A series adaptation of Min Jin Lee’s 2007 debut novel “Free Food for Millionaires” is currently in development exclusively for Netflix.
The novel, which made several best-of lists after it was first released, explores New York City in the 1990s from a unique Asian American perspective.
The plot follows Casey Han, a “strong-willed, Queens-bred daughter of Korean immigrants who is addicted to a glamorous Manhattan lifestyle she cannot afford.”
After graduating from Princeton University, Casey must juggle her parents’ expectations, overcome financial insecurity and find a way to carve a space for herself in New York high society.
Couldn’t be more excited to be working with @minjinlee11 on this show.
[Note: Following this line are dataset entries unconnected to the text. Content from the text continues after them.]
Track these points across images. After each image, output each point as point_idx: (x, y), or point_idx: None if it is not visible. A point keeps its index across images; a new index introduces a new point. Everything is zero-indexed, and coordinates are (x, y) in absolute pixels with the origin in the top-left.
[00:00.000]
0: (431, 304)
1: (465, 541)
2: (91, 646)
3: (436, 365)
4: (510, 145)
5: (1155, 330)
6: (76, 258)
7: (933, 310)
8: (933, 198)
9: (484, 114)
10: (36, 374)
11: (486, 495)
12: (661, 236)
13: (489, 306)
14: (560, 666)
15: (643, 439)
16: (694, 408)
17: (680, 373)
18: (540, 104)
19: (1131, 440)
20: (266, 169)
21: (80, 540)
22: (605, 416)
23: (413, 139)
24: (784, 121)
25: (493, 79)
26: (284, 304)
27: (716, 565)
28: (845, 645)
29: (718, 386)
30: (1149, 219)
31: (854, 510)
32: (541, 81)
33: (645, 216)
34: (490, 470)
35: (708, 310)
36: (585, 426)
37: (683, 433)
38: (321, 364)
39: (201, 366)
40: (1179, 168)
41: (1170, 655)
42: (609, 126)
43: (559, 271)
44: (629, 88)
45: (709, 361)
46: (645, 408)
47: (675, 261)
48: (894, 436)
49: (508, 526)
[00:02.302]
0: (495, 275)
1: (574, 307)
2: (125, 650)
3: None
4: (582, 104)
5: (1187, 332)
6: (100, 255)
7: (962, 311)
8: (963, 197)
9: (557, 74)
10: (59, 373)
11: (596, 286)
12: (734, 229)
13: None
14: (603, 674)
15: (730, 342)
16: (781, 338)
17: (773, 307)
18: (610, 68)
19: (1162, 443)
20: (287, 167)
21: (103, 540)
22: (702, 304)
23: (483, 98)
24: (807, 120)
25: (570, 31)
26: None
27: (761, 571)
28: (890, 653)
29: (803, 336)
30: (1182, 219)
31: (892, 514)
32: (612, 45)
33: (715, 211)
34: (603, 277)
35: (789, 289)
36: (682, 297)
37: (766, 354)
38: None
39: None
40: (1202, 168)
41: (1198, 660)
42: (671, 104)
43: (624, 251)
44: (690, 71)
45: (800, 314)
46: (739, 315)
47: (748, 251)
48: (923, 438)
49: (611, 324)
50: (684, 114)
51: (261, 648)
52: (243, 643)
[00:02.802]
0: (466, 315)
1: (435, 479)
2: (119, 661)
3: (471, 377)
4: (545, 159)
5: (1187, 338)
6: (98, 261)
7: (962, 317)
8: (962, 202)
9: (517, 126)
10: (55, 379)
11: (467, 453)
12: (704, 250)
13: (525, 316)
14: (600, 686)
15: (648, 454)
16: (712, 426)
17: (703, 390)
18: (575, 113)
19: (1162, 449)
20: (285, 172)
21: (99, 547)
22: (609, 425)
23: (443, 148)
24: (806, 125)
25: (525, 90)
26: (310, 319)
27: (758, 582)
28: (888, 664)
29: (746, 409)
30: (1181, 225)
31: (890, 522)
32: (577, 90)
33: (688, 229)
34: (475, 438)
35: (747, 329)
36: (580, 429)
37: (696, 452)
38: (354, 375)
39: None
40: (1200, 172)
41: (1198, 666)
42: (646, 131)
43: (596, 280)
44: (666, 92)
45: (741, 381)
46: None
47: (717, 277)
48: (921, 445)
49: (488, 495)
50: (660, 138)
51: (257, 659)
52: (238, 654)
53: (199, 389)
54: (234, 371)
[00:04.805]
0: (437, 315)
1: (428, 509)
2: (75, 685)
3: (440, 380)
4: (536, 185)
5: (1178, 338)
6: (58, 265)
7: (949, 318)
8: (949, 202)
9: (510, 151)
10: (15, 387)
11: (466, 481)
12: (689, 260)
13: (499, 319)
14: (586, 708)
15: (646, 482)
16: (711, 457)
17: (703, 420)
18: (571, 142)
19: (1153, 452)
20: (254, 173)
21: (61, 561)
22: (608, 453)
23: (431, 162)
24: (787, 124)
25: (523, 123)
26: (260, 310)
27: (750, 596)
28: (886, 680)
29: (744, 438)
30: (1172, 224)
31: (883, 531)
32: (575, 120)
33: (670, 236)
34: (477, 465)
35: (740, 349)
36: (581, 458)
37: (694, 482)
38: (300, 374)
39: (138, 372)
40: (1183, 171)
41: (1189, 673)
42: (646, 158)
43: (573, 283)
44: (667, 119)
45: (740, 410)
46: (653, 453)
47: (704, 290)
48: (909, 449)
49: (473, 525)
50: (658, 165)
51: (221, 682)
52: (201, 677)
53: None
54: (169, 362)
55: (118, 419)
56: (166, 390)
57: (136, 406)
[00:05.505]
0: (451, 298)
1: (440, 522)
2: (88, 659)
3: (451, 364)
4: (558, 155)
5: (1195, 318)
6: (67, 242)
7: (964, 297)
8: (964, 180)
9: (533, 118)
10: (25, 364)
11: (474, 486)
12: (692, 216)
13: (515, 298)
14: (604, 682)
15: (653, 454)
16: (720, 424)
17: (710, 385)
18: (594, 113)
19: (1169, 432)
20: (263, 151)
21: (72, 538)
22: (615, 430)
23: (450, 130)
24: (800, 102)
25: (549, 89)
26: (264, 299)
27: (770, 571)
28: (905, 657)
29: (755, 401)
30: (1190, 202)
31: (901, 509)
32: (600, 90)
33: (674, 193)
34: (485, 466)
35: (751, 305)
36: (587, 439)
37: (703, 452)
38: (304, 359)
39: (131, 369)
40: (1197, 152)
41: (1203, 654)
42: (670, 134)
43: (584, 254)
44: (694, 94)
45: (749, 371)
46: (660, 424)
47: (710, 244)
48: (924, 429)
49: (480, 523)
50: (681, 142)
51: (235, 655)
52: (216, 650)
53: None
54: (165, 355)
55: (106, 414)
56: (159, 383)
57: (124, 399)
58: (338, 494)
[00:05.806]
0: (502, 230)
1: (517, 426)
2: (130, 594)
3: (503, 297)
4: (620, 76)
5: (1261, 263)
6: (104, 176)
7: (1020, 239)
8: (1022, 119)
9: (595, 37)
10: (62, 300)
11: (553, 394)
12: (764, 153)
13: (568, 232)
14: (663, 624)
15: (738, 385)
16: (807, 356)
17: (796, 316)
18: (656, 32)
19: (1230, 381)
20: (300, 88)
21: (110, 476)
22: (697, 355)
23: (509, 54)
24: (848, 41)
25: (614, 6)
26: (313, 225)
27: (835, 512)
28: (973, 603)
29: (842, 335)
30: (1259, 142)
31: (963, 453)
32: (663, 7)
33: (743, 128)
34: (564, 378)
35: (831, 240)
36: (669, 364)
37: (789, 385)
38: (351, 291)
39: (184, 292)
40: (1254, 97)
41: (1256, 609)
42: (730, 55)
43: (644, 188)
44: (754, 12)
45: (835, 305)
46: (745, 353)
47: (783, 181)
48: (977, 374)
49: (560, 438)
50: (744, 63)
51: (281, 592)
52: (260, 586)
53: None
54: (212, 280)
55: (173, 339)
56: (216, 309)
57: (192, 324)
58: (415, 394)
It’s a one-hour Asian-American drama set in the 90s, what could be better?! Already thinking about what the haircuts will look like… https://t.co/IDqdLtKvaG
— Alan Yang 楊維榕 (@alanyang) January 27, 2021
“It’s a premium Asian American family drama told primarily through a Korean American woman who is at this crossroads in her life, as she graduates from an Ivy League school and is kind of straddling two worlds,” Jinny Howe, Netflix’s head of drama development, told Variety.
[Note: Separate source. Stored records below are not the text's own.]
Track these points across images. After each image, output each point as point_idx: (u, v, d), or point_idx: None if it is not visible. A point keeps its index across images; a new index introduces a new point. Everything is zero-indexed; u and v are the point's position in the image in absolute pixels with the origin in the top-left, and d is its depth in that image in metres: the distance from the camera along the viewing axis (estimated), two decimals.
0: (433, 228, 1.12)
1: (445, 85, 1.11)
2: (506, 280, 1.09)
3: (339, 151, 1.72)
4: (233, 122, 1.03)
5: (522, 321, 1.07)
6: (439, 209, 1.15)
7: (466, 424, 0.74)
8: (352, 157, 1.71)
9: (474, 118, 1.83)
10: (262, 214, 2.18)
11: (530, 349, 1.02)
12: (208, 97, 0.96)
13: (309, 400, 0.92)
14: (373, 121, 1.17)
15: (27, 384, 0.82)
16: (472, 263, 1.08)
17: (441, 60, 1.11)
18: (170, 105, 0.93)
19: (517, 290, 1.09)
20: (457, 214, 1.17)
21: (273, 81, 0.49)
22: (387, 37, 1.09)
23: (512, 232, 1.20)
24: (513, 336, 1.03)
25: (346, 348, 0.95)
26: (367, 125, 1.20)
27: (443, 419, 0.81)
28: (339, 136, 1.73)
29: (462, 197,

Howe, the development executive behind “Bridgerton,” Netflix’s most-watched original series to date, mentioned that Lee’s story personally resonated with her, adding that it “is unlike anything else we have on the slate right now.”
Produced by Alan Yang (“Tigertail,” “Parks & Recreation” and “Master of None”), this new Netflix series is poised to make history as Hollywood’s first Asian American hour-long drama with an Asian American-led cast.
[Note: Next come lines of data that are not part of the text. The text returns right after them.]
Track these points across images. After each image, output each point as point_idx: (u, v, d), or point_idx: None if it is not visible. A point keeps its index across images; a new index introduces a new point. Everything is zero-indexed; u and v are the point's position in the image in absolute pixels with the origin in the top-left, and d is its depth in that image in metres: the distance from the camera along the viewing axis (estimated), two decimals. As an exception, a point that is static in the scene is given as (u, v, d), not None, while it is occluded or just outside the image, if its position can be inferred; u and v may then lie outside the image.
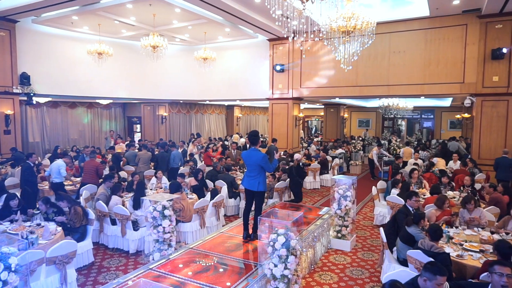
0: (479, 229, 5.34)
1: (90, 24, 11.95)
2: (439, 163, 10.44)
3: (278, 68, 12.85)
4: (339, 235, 6.43)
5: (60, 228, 5.22)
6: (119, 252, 6.31)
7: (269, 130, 13.89)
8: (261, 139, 16.00)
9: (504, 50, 9.69)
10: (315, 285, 5.16)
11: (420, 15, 10.67)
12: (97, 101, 15.87)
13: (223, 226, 6.96)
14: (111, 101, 16.36)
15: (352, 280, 5.32)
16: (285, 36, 6.57)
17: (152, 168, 10.43)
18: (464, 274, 4.23)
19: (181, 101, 17.75)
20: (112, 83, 13.92)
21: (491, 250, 4.40)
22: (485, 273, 3.59)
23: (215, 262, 4.64)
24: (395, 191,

On Wednesday, Lee announced that she wrote the pilot episode: “I wrote a pilot script adapting my first novel ‘Free Food for Millionaires.’ Super genius @alanyang wanted to produce it. @netflix bought it. This will be the first Asian American 1-hour drama in Hollywood history.”
Production for Lee’s second novel, “Pachinko,” began in October 2020. The Apple series has an almost all-Asian cast, headed by Lee Min Ho, Jin Ha, Minha Kim, Soji Arai and Kaho Minami.